Manga of the past and present come together at a show that celebrates the work of Japanese master Katsushika Hokusai
Manga of the past and present come together at a show that celebrates the work of Japanese master Katsushika Hokusai
The traveling exhibition Manga Hokusai is emblematic of manga’s visceral and pictorial storytelling. Organised by the Consulate-General of Japan, Chennai, and ABK-AOTS Dosakai, Tamil Nadu, the artistic work brings together Katsushika Hokusai’s ukiyo-e creatives and contemporary works in the field.
“Today’s manga producers are aware of Hokusai, so there is a dialogue between painters of the past and today’s manga creators who are influenced by them,” says Taga Masayuki, Consul General of Japan, Chennai.
The role of the master in manga is a lot like his famed piece The Great Wave Off Kanagawa, whose waves have gone on to define the meridians of contemporary manga. His body of work holds within its simple lines the convolutions of history, internal contradictions of human nature, comic elements and caricatures. Hokusai has a special collection of 4,000 images in 800 pages, published in 15 volumes popularly known as Hokusai Manga.

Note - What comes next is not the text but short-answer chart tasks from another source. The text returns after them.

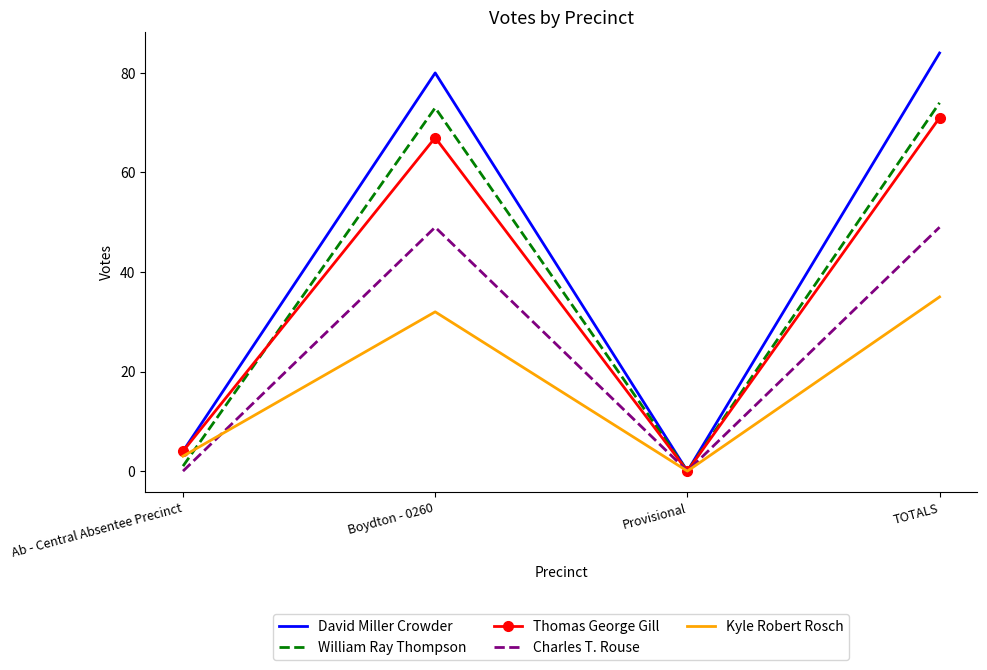

What is the spread (max minus min) of values at Boydton - 0260?

48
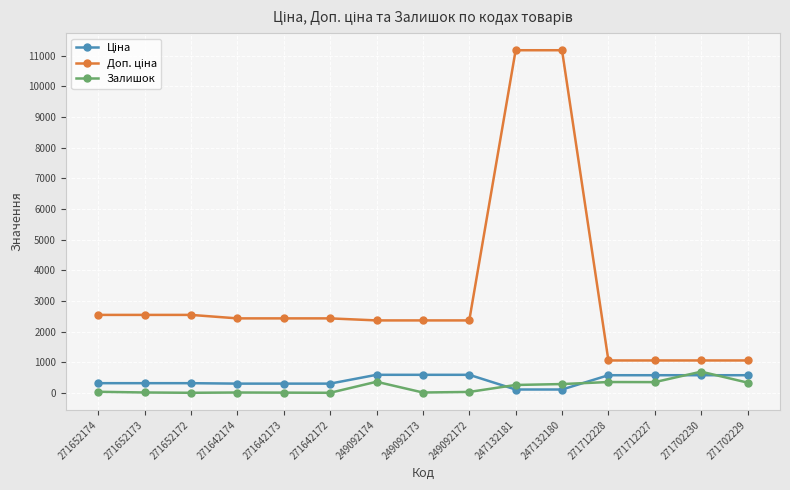

What is the total value across all series at 271712227?

1991.1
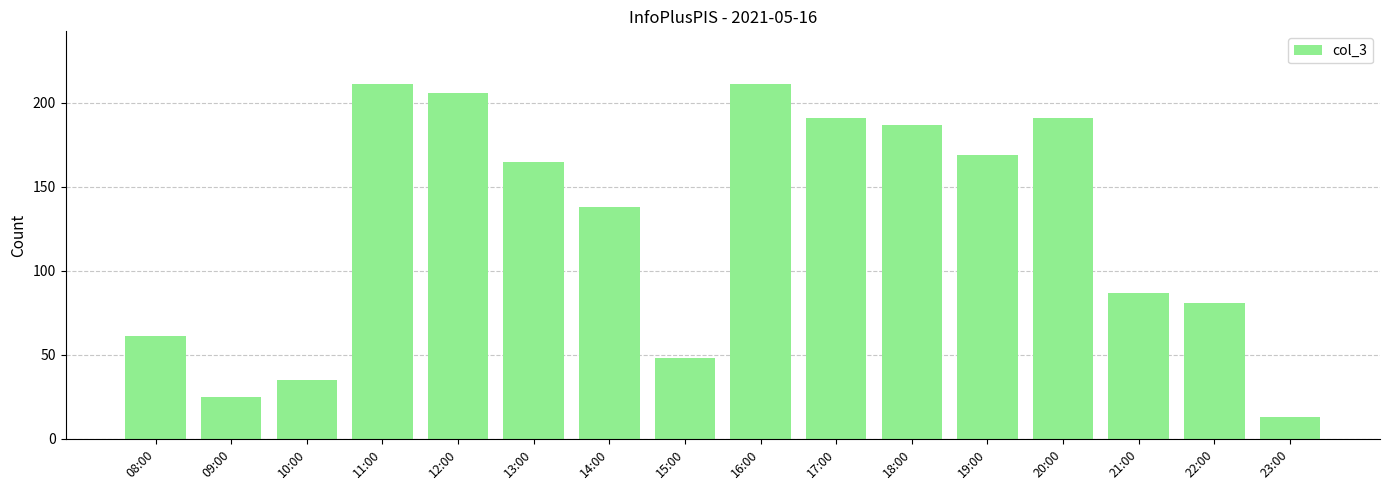

True or false: the data shows 48 at 15:00.

True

Visitors look at the Manga Hokusai Exhibition at Lalit Kala Akademi in Chennai on Tuesday.
| Photo Credit: VELANKANNI RAJ
Inoue Miyuki, Researcher/Adviser at the Culture and Information Section remarked that, “Manga is more like a cultural reading, more fun but Hokusai is more artistic. Manga is a comic strip of people but Hokusai is an artist who also draws Manga.”
The exhibition features original works by contemporary manga artists such as Shiriagari Kotobuki, Yokoyama Yuichi, Nishijima Daisuke, Igarashi Daisuke, Okadaya Tetuzoh, Ichikawa Haruka and KYO Machiko. Manga artists from different periods also find place. Uagawa Kuniyoshi, Oei (the master’s daughter), Suguira Hinako, Sakura Sawa, Okadaya Tetuzoh, Saeki Konosuke and Kamimura Kazuo, amongst others, are on display.
Utagawa Kunisada’s The Story of Of Usa and her Lover Tokubee is vibrant and colourful and has Japanese inscriptions along its length and breadth. It is imbued with delicate and expressive emotions of four kimono-clad women who adorn the piece. The complexity of their feelings can only be felt in silence.
The exhibition offers a breakdown of significant panels, speech balloons and onomatopoeias used in manga comics. For instance, every onomatopoeia employed contains intricate designs, a brocade of emotions distilled in font and presentation. Suzuki Mitsuzaki’s Introduction to Girls Comics is one such piece which ebbs with sound and sizzle.
Contemporary artist KYO Machiko’s Innocent Toys presents a mosaic of everyday activities which produces curious overlaps. A pastiche at best, the piece presents fragments of people and objects which together portray the dizzying worlds that make us and break us.
The exhibition creates a space for the audience to observe the details and the evolving subjects which punctuate the manga of the past and present. It seeks to celebrate the subjects that define the limits of the artform.
Ukiyo-e translates to ‘pictures of the floating world’. Ukiyo-e laid the foundation for the Manga movement in Japan. The tradition was followed by master Hokusai’s The Great Wave off Kanagawa and artist Hiroshige’s The Fifty three Stations of the Tokaido. Manga is a coming together of all that is fragile, whimsical, funny, prosaic and entertaining. It paves a brave and revolutionary artistic inroad into a world that transforms the fleeting into something enduring, abiding and artistic.
Manga Hokusai is on till October 28 at Lalit Kala Akademi, Greams Road.